Sunday, October 21, 2007

About "the profession"

What exactly is professionalism and does it apply to the academic institution? Is it a certain prescribed protocol? Or is it a qualification given by a group, an institution, an authority? How can one become professional? Does professionalism require a certain skill a certain mannerism?
A definition of professionalism of course would entail a division of professions and should we call ours the “intellectual profession”? Is professionalism driven by personal interest, by convenience? Is it a responsibility or a liability? Is it an imitative activity, a molding magma? What falls under the professionalism of the academic intellectual are certain requirements such as writing papers, publishing them and going to conferences, but for some the demanded production of papers can be a burden. Too often there seems to be a split between what one reads and discusses in a classroom and the requirements and expectations of the “profession” This type of separation between theory and praxis is exactly what turns the early passionate and engaged interest of students into an alluring and dispassionate theoretical horizon of time.

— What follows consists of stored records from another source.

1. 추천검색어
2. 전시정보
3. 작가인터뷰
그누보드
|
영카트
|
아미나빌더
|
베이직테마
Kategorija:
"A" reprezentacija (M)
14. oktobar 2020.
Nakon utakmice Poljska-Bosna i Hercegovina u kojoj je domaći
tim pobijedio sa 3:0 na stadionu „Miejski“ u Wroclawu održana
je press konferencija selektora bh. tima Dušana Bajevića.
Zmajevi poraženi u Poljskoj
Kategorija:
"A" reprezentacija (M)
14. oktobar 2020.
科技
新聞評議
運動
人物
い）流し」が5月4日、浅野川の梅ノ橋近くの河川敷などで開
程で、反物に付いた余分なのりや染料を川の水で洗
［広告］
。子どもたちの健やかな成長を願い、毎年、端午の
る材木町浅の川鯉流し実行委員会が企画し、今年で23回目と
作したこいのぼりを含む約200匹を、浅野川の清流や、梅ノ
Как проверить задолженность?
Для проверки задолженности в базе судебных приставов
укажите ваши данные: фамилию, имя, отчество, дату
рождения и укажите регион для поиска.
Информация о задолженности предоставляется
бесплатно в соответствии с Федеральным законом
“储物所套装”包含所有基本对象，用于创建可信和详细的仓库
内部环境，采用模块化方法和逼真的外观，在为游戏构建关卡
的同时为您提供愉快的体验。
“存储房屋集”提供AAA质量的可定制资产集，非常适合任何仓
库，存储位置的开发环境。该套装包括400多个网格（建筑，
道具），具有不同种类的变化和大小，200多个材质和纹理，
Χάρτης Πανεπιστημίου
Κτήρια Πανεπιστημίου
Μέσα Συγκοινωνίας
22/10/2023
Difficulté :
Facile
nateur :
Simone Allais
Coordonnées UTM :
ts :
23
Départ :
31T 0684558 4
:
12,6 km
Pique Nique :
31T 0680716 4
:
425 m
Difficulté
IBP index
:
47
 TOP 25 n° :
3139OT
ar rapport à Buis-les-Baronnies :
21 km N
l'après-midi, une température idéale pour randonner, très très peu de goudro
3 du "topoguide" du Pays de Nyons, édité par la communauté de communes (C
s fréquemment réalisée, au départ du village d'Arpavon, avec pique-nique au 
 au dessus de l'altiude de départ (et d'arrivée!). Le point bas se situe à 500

In this sense professionalism remains the burden of a bureaucratic load that provides a certain position, label, name, and a “home”. Students are introduced to the routine from the start but are not engaged in a discussion of the routine’s premises and processes.
Professionalism has become an assessing parameter for success. We as a group are proposing undisciplinarity as an unfixed position from which to reconsider the role of academia and our own work as academics.